(Saved data entries)
--*--
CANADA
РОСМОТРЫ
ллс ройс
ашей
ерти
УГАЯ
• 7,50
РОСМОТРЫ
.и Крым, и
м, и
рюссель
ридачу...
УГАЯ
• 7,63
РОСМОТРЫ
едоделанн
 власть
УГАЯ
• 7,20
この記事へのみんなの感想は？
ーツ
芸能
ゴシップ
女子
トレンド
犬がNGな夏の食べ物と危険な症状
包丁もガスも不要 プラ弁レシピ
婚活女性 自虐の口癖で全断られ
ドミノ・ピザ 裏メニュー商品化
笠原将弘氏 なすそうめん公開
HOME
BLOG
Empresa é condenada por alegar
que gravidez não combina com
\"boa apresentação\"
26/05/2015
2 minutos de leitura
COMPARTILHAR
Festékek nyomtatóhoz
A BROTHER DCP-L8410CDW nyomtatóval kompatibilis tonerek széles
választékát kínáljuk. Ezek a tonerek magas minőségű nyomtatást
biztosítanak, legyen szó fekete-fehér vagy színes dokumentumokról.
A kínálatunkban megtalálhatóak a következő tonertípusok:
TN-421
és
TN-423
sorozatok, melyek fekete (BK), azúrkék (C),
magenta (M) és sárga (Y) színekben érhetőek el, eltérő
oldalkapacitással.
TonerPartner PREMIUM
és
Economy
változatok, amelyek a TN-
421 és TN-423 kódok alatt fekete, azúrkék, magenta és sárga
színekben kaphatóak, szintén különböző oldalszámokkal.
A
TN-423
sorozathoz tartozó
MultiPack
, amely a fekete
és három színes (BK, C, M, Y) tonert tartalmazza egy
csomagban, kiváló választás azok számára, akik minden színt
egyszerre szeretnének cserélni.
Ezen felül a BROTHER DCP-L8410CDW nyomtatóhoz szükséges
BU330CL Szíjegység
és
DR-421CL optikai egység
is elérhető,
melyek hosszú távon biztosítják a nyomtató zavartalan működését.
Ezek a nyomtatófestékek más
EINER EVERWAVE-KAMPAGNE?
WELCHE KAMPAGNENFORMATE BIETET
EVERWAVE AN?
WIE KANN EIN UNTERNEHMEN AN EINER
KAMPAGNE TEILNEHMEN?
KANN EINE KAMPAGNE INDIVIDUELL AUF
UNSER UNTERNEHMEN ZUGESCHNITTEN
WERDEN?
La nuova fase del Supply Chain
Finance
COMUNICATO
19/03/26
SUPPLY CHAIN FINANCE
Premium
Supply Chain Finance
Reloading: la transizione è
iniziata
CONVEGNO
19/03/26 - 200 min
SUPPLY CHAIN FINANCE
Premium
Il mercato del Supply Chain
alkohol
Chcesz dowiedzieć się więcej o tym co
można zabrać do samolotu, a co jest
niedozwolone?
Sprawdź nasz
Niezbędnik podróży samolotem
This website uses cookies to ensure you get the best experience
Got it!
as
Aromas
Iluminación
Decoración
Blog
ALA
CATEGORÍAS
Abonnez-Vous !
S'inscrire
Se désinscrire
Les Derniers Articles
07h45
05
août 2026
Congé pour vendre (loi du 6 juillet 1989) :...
--*--
▶ REQUEST
Check every line above for the string "UNTERNEHMEN" and state how many have it, with no other words.

▶ OUTPUT
2